**EXERCISE GOAL:**
Copy out each line of the data below in which "цвет" appears.

**SUPPLIED MATERIAL:**
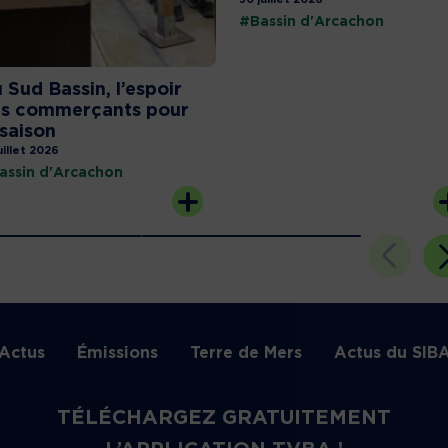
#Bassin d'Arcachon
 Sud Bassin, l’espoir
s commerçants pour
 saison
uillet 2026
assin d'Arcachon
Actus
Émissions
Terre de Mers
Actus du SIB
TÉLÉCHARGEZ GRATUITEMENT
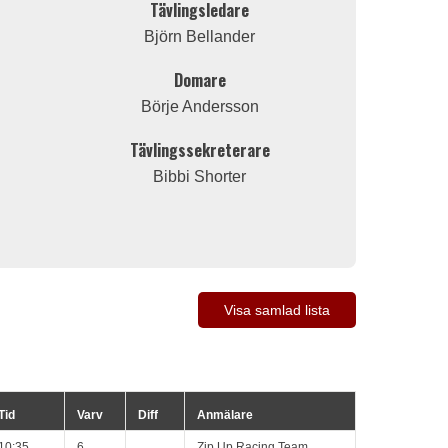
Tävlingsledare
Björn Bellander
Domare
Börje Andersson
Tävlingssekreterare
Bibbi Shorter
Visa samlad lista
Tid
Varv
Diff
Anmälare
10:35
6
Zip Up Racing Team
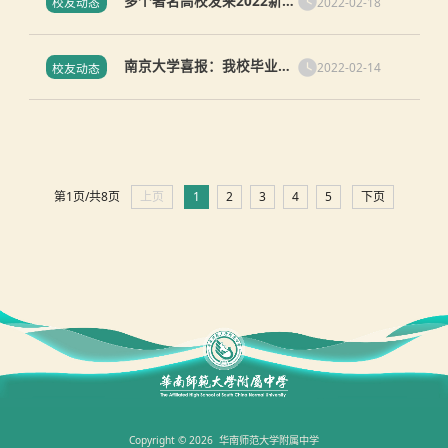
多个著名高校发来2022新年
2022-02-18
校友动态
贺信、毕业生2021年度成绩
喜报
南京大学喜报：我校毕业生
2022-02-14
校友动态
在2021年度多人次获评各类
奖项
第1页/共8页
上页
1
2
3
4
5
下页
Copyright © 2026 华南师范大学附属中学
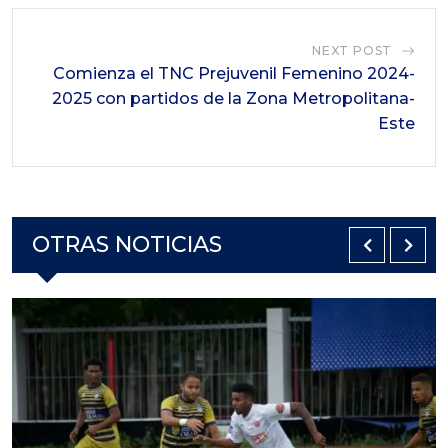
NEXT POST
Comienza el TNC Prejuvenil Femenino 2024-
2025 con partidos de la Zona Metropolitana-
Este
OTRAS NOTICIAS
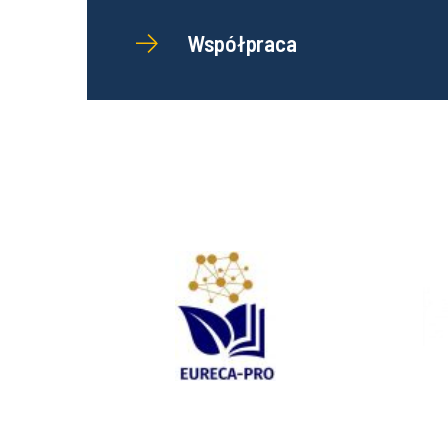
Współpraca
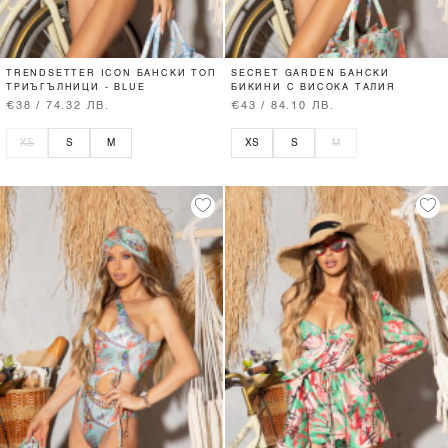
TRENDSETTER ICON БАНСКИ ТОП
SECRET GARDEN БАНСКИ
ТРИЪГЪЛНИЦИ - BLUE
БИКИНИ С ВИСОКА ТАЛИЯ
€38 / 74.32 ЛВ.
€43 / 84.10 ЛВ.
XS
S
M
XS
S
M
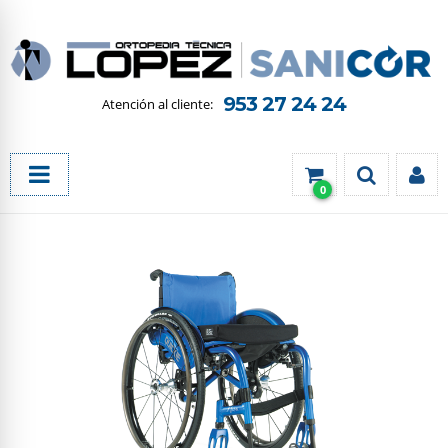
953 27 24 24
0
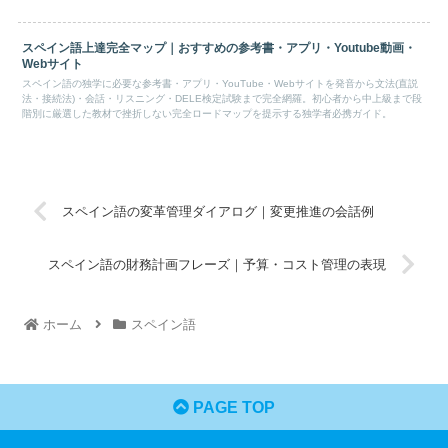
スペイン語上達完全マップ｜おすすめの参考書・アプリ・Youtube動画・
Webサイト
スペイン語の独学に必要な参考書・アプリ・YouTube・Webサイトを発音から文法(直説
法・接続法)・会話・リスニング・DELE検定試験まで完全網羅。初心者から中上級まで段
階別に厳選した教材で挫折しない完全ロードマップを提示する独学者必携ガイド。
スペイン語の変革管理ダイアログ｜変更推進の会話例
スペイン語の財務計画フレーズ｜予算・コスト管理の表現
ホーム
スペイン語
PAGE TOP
...
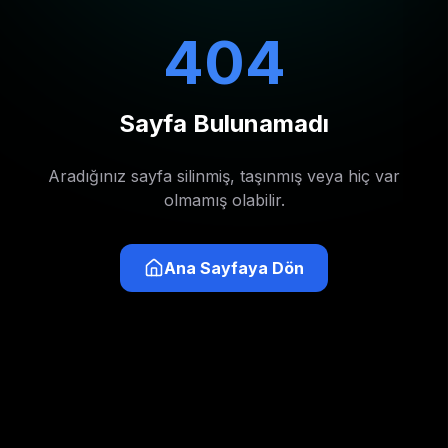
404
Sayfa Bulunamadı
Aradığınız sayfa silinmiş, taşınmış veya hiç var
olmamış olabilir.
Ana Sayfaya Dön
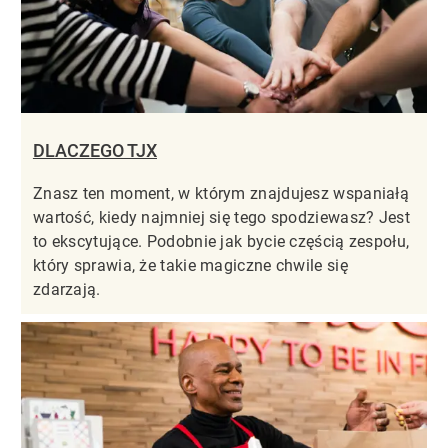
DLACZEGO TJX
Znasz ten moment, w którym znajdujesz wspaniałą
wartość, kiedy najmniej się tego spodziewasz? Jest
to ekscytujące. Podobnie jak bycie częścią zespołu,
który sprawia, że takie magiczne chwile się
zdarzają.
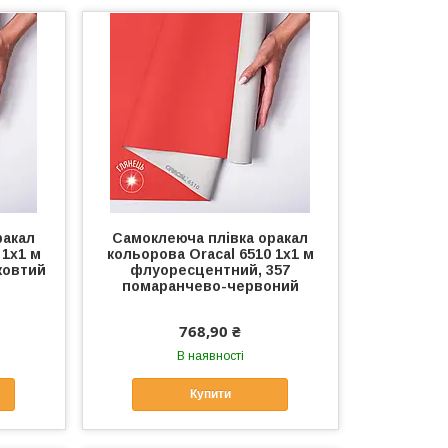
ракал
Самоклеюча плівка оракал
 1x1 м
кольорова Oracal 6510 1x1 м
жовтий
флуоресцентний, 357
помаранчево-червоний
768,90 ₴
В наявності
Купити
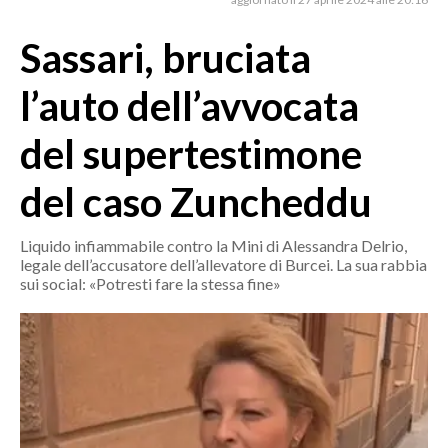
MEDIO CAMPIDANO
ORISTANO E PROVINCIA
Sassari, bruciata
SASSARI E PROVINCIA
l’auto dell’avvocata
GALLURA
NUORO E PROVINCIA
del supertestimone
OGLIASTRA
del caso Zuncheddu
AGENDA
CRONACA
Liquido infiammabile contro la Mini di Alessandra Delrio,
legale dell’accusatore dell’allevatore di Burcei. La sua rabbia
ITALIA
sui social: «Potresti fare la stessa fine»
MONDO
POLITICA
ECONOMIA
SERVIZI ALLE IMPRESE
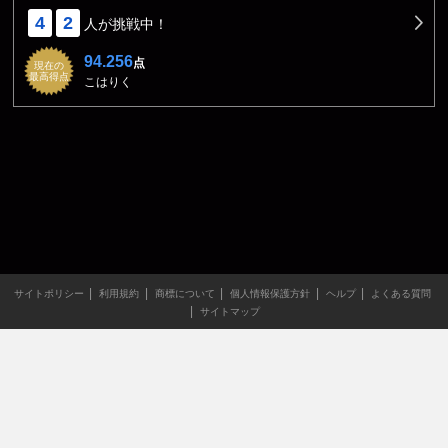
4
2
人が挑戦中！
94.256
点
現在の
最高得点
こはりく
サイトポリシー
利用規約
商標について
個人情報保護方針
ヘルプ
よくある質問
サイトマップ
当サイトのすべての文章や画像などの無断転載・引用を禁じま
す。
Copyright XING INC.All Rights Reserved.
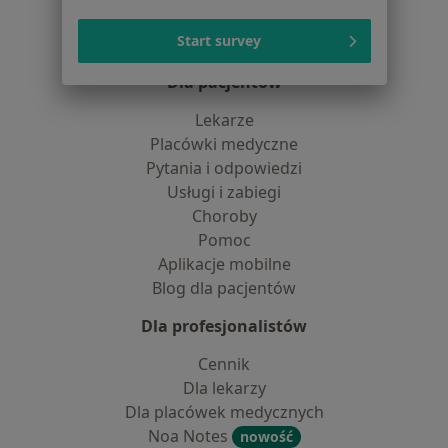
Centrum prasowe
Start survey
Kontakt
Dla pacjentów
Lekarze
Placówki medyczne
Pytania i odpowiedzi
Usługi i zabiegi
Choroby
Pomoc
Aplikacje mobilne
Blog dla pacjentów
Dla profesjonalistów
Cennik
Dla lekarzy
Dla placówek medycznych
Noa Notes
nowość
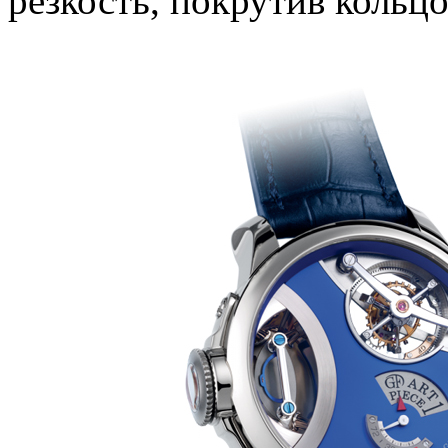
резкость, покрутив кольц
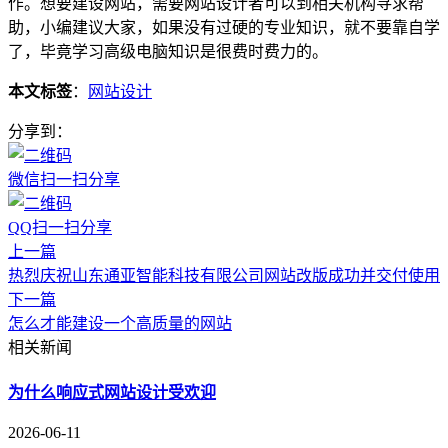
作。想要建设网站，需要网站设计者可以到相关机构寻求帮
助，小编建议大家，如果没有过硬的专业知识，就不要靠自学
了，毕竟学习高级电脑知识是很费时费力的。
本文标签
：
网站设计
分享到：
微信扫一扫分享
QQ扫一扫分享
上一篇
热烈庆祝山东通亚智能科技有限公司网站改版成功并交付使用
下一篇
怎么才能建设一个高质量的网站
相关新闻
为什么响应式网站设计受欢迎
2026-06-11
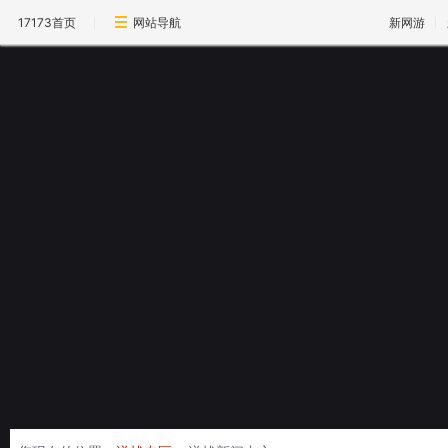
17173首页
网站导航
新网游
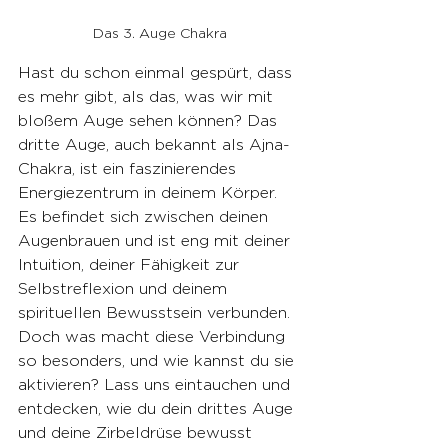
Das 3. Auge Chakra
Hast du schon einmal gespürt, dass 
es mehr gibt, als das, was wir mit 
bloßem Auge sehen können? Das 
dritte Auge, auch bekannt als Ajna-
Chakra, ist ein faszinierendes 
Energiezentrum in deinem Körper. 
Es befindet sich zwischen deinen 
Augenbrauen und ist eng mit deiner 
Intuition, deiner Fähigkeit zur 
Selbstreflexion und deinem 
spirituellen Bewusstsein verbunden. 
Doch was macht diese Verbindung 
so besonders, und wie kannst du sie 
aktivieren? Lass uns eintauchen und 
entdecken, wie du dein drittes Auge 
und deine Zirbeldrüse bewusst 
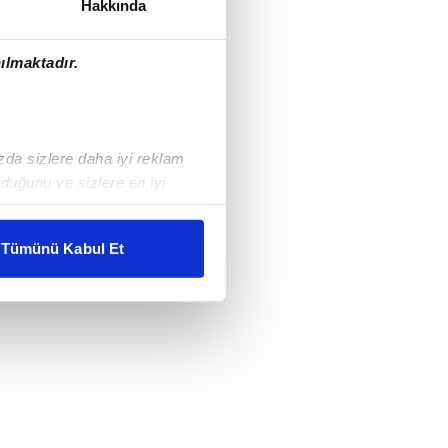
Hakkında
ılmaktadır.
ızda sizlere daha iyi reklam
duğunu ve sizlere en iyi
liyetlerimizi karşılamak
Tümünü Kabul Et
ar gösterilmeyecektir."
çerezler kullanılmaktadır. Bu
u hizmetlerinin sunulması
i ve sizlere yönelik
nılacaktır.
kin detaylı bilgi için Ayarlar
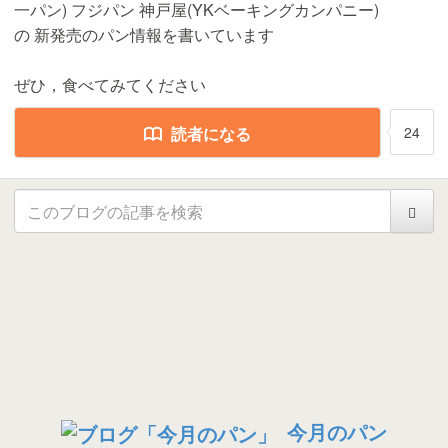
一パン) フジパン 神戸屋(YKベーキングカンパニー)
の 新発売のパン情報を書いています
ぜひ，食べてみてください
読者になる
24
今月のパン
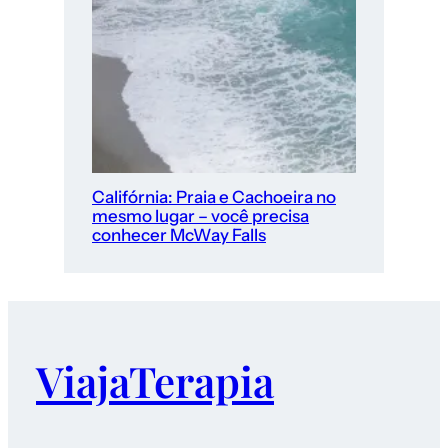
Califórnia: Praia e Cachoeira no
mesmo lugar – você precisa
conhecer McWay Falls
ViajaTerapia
==
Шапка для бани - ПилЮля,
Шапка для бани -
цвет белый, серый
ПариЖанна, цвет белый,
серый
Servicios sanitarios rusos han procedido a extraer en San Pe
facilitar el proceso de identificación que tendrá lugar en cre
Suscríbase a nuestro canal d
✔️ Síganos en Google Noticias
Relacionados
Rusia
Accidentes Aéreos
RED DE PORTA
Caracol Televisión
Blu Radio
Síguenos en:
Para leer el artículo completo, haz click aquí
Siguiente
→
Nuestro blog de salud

**ANSWER TO THIS EXERCISE:**
цвет белый, серый
ПариЖанна, цвет белый,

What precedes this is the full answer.